■ ЗАДАНИЕ 1: Какой псевдоним был у Линовского, согласно статье о нём?

■ ИСХОДНЫЙ ТЕКСТ:
###

Линовский Николай Осипович

[1846 — после 1911]

Писатель (псевд. Н.Пружанский), знакомый Достоевского. Окончил Вильно-Ровинское училище, начал писать в 1872 г. Автор романа «Новый Моисей» (СПб., 1897), повес­тей и рассказов «Бездна жизни» (СПб., 1909) и других произведений. В 1911 г. в своей «Авто­биографии» Линовский признавался, что к ли­тературному творчеству его приобщил Достоев­ский: «И первое русское произведение, которое произвело на меня потрясающее впечатление, было "Преступление и наказание". И полагаю, что первый рассказ, написанный мною по-рус­ски (напечатанный в 1869 году в "Николаевском вестнике" под названием "Наташа"), был напи­сан под влиянием Достоевского. Потому что, как мне смутно помнится, это было что-то в роде ис­тории падшей девушки».

В 1910 г. в газ. «Новые люди» (1 марта, № 2) Линовский напечатал воспоминания о Достоев­ском, которого он пригласил в суд экспертом сво­ей повести для газ. Г.К. Градовского «Русское обозрение»; «Понятно, что мне нужно было зай­ти к Достоевскому и извиниться перед ним за то, что я его потревожил. И вот я отправляюсь к Фе­дору Михайловичу Достоевскому.

Жил тогда Достоевский на Песках. Домик очень невзрачный, грязный ход, помнится, был со двора и по лестнице, которая далеко не могла похвастаться чистотой. Когда я позвонил, от­крыла мне дверь бледная, исхудалая женщина, которую я по скромности ее одежды принял было за прислугу, но которая впоследствии оказалось его женой. (Прислуги я так у него и не видел). Зашел я в маленькую, полутемную переднюю, из которой одна дверь вела прямо в кухню, а дру­гая в залу. Я мельком взглянул в открытую в залу дверь, и меня поразила скудность обстанов­ки этой залы. Как теперь помню эту обстанов­ку. Голые стены с далеко не новыми обоями, оби­тые старым полинявшим полосатым рипсом сту­лья, два кресла, преддиванный круглый стол — и все.

###

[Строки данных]

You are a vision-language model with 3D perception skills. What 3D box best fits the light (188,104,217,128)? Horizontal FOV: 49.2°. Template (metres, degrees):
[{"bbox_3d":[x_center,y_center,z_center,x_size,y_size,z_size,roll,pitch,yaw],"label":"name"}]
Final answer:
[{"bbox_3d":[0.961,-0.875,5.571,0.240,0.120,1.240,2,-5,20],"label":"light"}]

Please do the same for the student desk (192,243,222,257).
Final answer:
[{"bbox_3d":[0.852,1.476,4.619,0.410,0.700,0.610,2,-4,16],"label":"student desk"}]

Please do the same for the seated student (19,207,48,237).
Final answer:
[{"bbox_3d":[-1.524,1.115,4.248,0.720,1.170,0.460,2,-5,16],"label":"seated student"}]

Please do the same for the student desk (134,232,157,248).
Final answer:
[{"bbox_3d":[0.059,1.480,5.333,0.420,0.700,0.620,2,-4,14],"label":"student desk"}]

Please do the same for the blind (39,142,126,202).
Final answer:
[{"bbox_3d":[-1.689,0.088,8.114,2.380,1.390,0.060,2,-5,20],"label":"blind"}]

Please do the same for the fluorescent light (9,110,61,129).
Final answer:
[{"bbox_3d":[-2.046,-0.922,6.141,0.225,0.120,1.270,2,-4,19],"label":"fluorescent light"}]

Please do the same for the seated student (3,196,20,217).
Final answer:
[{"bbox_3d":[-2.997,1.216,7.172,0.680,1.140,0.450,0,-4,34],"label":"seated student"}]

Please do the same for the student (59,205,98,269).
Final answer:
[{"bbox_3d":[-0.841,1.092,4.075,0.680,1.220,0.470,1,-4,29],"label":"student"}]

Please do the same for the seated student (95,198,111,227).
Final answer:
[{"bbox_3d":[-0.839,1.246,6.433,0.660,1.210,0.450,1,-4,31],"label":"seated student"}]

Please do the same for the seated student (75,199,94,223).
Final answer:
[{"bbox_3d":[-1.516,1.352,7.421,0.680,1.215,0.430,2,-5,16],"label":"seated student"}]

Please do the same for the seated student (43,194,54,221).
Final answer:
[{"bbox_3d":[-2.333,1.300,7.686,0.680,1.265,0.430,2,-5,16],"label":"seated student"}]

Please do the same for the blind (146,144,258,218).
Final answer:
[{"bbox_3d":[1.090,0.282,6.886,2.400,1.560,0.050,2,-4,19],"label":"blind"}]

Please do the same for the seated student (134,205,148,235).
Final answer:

###

■ ЗАДАНИЕ 2: Процитируйте дословно строки данных: начните со строки, в которой есть «Please do the same for the seated student (134,205,148,235).», и закончите последней строкой данных включительно.

■ ВАШ ОТВЕТ 1: Н. Пружанский.

■ ВАШ ОТВЕТ 2:
Please do the same for the seated student (134,205,148,235).
Final answer:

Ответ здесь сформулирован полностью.